The reporter concentrated on nano and micro businesses which make up 96.9 percent (38.413 million) of the 39.654 million MSMEs in Nigeria. In line with the survey, those interviewed by the reporter were businesses in trade, agriculture and minor services. The majority of them were in the informal (untaxed and unregulated) sector.
According to the SMEDAN/NBS report, there are 1.297 million micro/nano enterprises in Anambra State and 764, 844 in Abia State.
Enugu State is estimated to have 1.154 million micro/nano enterprises, while Ebonyi has 561,287 businesses in the category. Also, Imo State has 1.231 million micro/nano businesses.
Soludo reacts
Anambra State governor, Prof Chukwuma Soludo, said that nobody had any reason to stay at home every Monday. Speaking through his Chief Press Secretary, Mr Christian Aburime, Soludo said the Anambra State government would not succumb to the antics of non-state actors.
“Those who are declaring sit-at-home do not have the powers to do so. It is the government that is constitutionally recognised to do that.
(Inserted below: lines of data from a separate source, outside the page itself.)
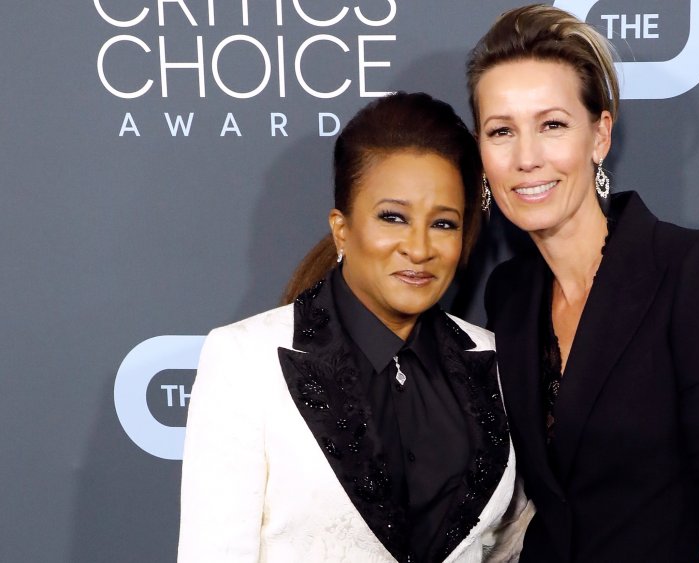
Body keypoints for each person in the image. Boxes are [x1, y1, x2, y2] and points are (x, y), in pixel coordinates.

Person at [467, 5, 699, 562]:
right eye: (501, 131)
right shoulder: (509, 294)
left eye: (552, 125)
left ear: (600, 135)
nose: (527, 158)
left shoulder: (696, 271)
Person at [178, 92, 518, 563]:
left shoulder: (496, 362)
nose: (419, 248)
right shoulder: (243, 361)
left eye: (443, 223)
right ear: (342, 228)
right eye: (393, 217)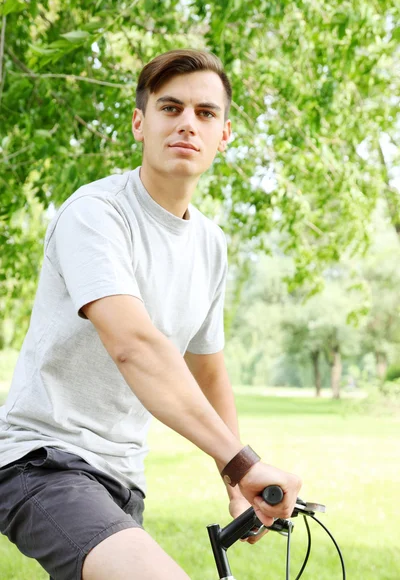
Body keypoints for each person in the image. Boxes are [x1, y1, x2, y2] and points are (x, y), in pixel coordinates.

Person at [0, 49, 301, 580]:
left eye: (205, 113)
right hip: (44, 462)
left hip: (122, 481)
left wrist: (236, 490)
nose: (188, 123)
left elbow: (207, 371)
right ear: (141, 123)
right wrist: (243, 464)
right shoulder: (96, 214)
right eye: (170, 108)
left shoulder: (210, 244)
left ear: (224, 135)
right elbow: (134, 345)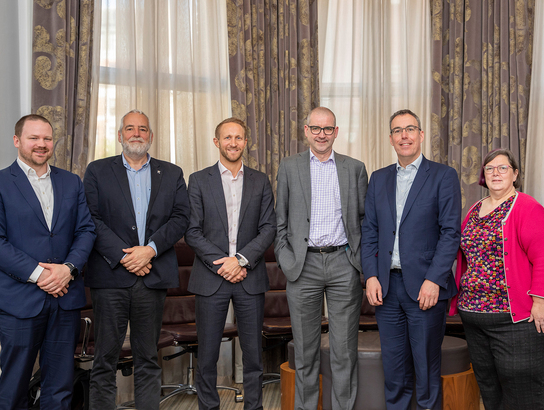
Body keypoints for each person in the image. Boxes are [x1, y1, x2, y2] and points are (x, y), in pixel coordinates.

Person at [0, 114, 95, 409]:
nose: (41, 144)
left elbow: (86, 231)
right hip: (18, 300)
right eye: (33, 138)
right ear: (17, 141)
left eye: (47, 138)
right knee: (14, 386)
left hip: (65, 298)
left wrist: (67, 270)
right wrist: (40, 275)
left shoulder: (71, 182)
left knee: (60, 388)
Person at [83, 109, 190, 409]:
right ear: (119, 135)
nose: (136, 134)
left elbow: (181, 217)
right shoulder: (97, 170)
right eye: (129, 128)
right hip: (110, 276)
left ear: (151, 136)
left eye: (142, 129)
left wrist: (150, 250)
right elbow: (91, 218)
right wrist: (125, 256)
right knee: (105, 358)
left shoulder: (171, 173)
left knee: (147, 358)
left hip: (152, 276)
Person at [361, 109, 461, 410]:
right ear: (391, 139)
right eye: (397, 130)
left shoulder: (443, 176)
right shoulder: (378, 179)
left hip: (425, 289)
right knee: (394, 370)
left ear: (420, 135)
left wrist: (434, 280)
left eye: (410, 129)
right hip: (387, 288)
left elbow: (450, 233)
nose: (404, 135)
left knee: (427, 371)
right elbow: (370, 231)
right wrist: (371, 276)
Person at [449, 149, 544, 409]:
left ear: (515, 174)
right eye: (490, 168)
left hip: (518, 318)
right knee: (489, 385)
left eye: (503, 168)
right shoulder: (475, 209)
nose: (496, 173)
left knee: (521, 386)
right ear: (483, 175)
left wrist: (541, 300)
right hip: (475, 316)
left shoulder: (526, 207)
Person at [275, 106, 368, 410]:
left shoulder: (354, 168)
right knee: (305, 351)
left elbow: (365, 221)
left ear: (336, 132)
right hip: (303, 266)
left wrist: (358, 261)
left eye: (328, 129)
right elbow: (280, 222)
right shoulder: (289, 167)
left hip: (343, 264)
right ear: (306, 131)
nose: (322, 134)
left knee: (344, 350)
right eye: (316, 128)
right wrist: (287, 259)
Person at [185, 117, 276, 410]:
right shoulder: (198, 180)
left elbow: (268, 228)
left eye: (238, 138)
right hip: (212, 278)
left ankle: (254, 407)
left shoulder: (261, 180)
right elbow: (192, 231)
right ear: (216, 142)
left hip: (249, 278)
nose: (233, 143)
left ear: (245, 142)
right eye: (227, 138)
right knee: (208, 356)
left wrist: (240, 261)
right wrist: (223, 264)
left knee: (253, 356)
Moreover, IPOB, who started this whole thing, has distanced itself from it.
“The people have come out publicly to declare that they are not the ones ordering sit-at-home any more. And what that means is that those who are declaring sit-at-home now are mere criminals who are looking for ways to cause chaos and disharmony.”
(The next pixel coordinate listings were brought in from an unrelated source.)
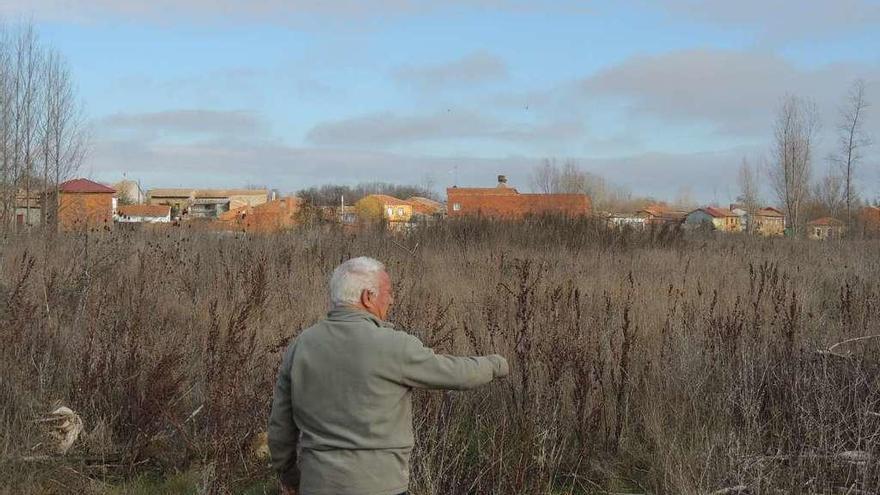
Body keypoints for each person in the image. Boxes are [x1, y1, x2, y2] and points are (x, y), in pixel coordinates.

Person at [268, 257, 509, 495]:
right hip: (380, 486)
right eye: (388, 292)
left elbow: (280, 424)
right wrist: (497, 364)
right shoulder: (394, 346)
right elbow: (457, 374)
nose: (392, 300)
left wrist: (290, 476)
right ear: (368, 297)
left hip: (316, 485)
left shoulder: (301, 345)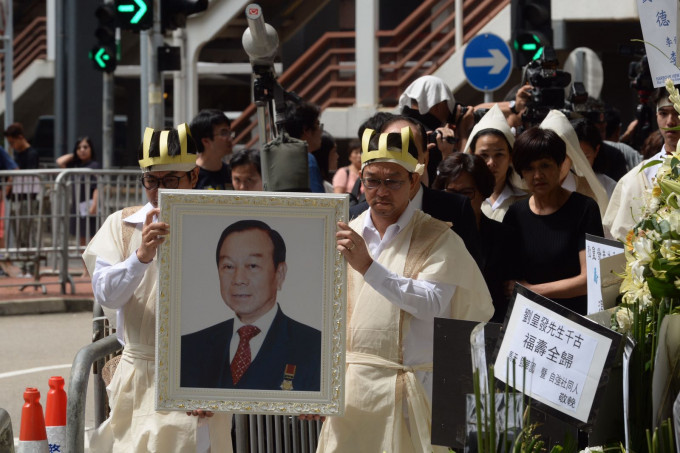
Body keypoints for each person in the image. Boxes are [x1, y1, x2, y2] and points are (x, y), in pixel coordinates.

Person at [316, 125, 493, 452]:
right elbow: (322, 313)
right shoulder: (344, 233)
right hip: (350, 395)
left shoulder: (440, 237)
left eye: (393, 181)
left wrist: (369, 267)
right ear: (360, 178)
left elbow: (433, 304)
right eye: (372, 180)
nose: (381, 191)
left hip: (411, 392)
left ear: (414, 181)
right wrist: (315, 383)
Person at [82, 124, 232, 453]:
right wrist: (141, 257)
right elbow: (106, 294)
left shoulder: (221, 224)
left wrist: (216, 380)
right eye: (151, 180)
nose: (158, 190)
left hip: (197, 375)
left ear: (193, 177)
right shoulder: (121, 225)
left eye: (169, 180)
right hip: (138, 373)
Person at [180, 220, 321, 390]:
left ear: (280, 273)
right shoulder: (190, 348)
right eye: (228, 266)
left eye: (252, 266)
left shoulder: (315, 347)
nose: (239, 279)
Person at [350, 114, 483, 268]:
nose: (382, 192)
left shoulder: (454, 210)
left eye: (408, 149)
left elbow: (470, 273)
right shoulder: (351, 219)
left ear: (424, 159)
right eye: (390, 145)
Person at [502, 127, 604, 316]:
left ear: (561, 165)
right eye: (529, 168)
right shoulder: (515, 215)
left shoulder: (584, 209)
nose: (538, 175)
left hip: (575, 321)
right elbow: (510, 284)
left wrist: (533, 291)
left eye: (545, 165)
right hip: (529, 319)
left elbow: (590, 280)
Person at [432, 153, 516, 322]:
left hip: (489, 325)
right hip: (441, 324)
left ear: (483, 192)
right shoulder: (432, 234)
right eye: (451, 192)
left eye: (467, 193)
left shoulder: (502, 236)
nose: (458, 200)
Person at [604, 86, 680, 241]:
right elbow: (619, 236)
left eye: (678, 113)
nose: (671, 121)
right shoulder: (638, 177)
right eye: (663, 113)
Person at [539, 110, 610, 217]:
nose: (555, 165)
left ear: (572, 156)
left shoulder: (591, 195)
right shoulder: (526, 191)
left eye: (562, 157)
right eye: (547, 159)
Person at [398, 75, 467, 184]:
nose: (450, 112)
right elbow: (458, 178)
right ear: (437, 105)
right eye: (447, 105)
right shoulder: (434, 138)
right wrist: (463, 133)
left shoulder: (395, 125)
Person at [464, 104, 527, 221]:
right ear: (471, 155)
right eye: (483, 155)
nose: (491, 163)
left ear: (510, 157)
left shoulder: (528, 201)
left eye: (499, 154)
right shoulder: (461, 199)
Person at [4, 122, 40, 276]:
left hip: (27, 199)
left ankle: (31, 266)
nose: (12, 147)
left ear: (20, 138)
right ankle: (24, 266)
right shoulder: (17, 154)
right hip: (15, 199)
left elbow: (24, 176)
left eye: (12, 143)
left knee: (27, 233)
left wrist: (11, 182)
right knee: (18, 234)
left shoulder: (32, 154)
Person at [57, 136, 101, 246]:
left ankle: (92, 264)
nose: (82, 150)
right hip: (77, 208)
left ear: (91, 149)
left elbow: (97, 186)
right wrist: (75, 154)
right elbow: (60, 161)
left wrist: (94, 205)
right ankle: (85, 264)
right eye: (79, 148)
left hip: (89, 207)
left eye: (85, 147)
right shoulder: (75, 165)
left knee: (92, 241)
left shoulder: (94, 166)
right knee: (81, 241)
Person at [280, 100, 325, 192]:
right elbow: (319, 202)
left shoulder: (280, 157)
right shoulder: (307, 159)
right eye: (318, 124)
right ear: (306, 130)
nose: (321, 131)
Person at [571, 118, 617, 198]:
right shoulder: (555, 185)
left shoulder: (610, 187)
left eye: (586, 157)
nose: (579, 164)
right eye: (574, 157)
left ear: (596, 151)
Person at [190, 109, 233, 190]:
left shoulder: (231, 173)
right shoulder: (190, 176)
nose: (230, 138)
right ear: (206, 141)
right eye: (224, 133)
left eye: (229, 132)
Market leaders lament losses
President, Leather Product Manufacturers Association (LEPMAS), which covers Ariaria and shoemakers in Aba, Mazi Okechukwu Williams, said it was important to dialogue with agitators.
“The situation is affecting us in terms of revenue and productivity. The solution is for the Federal Government to dialogue with agitators. Also, there is a need to release Nnamdi Kanu, as the court has ordered,” he suggested.
President of Amalgamated Markets and Traders Association in Imo State, Chief Ezeanoche Emmanuel, pleaded with the perpetrators to call off the sit–at-home exercise.
“This is because the order has brought economic activities in the entire South-East to their knees. So we can only plead with them to end it,” he said.
Police dismiss exercise
Anambra State police spokesman, DSP Tochukwu Ikenga, said he did not have information that there were sit-at- home exercises on Mondays in the state.
“I don’t have such information. I go to work every day,” he replied, when asked why the police had failed to quash the sit-at-home
order.
Ebonyi State police spokesperson, SP Chris Anyanwu, said there was no sit-at- home exercise in the state.
“There has never been any sit-at-home observed here. There is no sit-at-home now, except at the earlier period. We have been maintaining it. We do our routine show of force to make the assurance double sure in case there is any attack.”